Tuesday, June 17, 2014

When in Rome



Proofing galleys for the Letter to the Romans.

July 16, 2014
When in Rome . . .

My now former friend, Bill Tuttle, called this morning to ask me to teach his Sunday School class. I’ve done it twice before, and neither time did I tell him afterward how uncomfortable it made me; so, from his point of view, it was not an unreasonable request — except that the class is studying Romans. So, I declined. “You know, I can’t this week — sorry”; and that was a lie; I wasn’t sorry.
          It’s too late for me and Romans. I wouldn’t know where to begin; and I don’t want to know. I’ve had a pretty good life without Paul’s letter; so why begin something that can only give my spirit’s brain a headache and turn her stomach sour?

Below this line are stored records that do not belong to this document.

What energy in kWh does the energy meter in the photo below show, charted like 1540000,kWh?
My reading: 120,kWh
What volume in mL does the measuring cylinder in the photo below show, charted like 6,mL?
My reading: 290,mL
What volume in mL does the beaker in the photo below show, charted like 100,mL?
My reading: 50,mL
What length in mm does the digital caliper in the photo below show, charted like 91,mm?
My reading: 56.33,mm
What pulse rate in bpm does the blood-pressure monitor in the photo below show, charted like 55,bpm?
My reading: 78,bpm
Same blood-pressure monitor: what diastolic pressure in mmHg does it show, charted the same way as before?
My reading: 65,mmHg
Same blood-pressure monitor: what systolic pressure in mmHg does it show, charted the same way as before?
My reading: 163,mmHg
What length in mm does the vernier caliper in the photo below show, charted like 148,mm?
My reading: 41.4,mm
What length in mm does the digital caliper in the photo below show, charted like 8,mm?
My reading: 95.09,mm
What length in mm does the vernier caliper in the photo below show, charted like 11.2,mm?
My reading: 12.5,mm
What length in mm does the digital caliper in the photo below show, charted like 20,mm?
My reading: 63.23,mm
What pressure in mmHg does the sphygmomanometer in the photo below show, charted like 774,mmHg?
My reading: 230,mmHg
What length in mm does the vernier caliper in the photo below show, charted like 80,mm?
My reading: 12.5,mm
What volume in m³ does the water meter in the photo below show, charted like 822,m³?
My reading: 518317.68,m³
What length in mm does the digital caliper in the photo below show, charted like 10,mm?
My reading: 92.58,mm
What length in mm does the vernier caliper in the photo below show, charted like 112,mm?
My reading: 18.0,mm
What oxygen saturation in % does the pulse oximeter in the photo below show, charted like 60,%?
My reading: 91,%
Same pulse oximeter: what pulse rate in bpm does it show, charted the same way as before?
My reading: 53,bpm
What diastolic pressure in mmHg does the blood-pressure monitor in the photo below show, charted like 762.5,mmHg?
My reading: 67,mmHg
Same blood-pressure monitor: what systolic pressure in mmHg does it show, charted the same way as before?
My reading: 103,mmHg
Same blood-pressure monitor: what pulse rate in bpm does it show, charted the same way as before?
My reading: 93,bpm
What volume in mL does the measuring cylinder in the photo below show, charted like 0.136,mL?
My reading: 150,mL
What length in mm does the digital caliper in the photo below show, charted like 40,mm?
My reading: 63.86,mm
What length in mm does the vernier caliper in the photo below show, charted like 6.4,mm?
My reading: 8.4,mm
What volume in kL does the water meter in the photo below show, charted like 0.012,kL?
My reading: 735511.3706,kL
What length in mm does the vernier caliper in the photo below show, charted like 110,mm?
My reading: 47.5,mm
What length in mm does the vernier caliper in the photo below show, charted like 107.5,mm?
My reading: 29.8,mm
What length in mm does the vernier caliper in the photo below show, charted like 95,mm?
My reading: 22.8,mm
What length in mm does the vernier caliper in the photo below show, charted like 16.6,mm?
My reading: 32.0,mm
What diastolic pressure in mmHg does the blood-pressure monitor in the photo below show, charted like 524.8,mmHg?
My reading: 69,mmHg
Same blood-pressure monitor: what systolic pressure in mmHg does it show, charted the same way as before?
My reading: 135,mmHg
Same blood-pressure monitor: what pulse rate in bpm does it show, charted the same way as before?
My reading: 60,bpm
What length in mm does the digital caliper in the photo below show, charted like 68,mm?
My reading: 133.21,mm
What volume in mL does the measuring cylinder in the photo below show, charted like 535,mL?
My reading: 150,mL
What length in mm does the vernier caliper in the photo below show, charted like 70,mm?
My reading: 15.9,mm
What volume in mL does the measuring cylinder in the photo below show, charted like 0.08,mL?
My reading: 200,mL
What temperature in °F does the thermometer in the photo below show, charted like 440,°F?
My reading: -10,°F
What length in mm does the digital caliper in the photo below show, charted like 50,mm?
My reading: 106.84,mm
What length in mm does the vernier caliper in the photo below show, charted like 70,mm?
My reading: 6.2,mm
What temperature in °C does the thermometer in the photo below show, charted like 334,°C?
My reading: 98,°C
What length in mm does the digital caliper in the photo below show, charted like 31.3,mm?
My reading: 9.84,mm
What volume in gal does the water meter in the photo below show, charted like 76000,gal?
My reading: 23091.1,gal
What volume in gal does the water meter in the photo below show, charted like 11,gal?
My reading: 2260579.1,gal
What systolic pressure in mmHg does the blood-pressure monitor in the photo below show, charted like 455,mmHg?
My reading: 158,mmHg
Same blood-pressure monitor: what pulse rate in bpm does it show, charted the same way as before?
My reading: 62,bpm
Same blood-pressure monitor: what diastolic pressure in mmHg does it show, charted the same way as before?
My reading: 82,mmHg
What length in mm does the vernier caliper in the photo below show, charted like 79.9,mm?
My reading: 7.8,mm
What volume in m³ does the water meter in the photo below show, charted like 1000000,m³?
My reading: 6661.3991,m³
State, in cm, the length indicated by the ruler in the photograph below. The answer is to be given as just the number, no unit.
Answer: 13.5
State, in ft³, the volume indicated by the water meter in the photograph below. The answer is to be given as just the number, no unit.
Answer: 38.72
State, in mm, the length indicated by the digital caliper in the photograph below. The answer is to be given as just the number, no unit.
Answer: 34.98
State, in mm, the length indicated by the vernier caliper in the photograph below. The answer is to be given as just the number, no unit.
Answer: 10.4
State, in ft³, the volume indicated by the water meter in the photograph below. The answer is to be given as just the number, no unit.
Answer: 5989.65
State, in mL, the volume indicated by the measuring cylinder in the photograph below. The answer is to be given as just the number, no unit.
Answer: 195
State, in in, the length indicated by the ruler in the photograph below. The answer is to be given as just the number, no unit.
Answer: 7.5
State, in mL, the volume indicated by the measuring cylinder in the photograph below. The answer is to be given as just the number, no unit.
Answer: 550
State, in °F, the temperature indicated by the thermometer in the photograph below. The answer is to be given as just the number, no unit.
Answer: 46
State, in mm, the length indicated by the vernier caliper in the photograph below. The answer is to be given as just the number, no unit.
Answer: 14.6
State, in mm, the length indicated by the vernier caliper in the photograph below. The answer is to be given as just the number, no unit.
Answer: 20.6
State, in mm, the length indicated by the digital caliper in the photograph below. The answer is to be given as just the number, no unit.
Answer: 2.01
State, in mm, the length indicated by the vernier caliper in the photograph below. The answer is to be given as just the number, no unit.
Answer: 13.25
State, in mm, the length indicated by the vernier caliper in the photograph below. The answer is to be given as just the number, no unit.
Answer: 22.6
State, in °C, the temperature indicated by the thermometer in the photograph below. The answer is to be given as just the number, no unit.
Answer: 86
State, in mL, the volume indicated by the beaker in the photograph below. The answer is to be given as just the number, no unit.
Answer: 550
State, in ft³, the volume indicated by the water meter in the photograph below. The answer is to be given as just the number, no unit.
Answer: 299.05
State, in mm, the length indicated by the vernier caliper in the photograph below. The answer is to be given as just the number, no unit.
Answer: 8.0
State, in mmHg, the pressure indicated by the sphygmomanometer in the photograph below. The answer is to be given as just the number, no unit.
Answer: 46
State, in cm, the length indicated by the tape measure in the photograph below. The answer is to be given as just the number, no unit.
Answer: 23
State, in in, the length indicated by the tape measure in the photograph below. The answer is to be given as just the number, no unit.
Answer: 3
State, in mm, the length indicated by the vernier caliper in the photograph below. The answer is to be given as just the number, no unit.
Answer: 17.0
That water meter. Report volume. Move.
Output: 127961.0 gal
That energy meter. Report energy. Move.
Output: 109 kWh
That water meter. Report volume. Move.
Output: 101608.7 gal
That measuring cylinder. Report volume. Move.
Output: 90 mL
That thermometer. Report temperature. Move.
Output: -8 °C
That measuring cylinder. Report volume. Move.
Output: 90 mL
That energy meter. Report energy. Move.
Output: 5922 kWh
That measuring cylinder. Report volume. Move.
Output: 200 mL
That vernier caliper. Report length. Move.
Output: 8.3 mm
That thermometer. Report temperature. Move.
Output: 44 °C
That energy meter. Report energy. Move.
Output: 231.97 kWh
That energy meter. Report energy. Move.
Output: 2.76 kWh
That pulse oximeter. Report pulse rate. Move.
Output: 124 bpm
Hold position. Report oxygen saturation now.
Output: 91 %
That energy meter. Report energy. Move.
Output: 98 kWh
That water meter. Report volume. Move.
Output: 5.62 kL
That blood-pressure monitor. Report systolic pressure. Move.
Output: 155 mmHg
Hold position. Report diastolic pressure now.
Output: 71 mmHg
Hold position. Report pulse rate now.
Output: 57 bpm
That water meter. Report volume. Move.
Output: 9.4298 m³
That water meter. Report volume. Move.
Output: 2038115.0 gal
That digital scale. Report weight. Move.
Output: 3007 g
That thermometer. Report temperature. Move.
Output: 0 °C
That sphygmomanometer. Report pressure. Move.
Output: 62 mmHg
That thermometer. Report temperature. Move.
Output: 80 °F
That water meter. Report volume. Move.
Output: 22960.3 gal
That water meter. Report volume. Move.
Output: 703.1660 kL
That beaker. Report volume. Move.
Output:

I’m too old to drink until I’m hung over the next morning.
          But Romans is not a young man’s book any more than it’s an old man’s book. (Try to imagine The Apostle at a kegger with a brew in one hand and in the other an opinion about Naomi Watts vs. Rila Fukushima. And try to picture him at an old fart’s breakfast group, drinking coffee now and arguing Joe DiMaggio’s stats if he’d played under Eisenhower, Kennedy, and Johnson instead of Roosevelt and Truman. Paul would surely have much to say in either case, but who would be listening? — it would be too much. “Lighten up,” the young would say; and the old would say, “Lighten up.”)
          Romans is not for the young or old but for angry middle age. That can begin early for some, though it didn’t for me; and it can run late for some, though not for me either. So, with me the letter had a small window, and because Paul couldn’t lighten up — what he had to say was too damn important to lighten up — for me the window for Romans was narrow, and it was too fat to climb through it.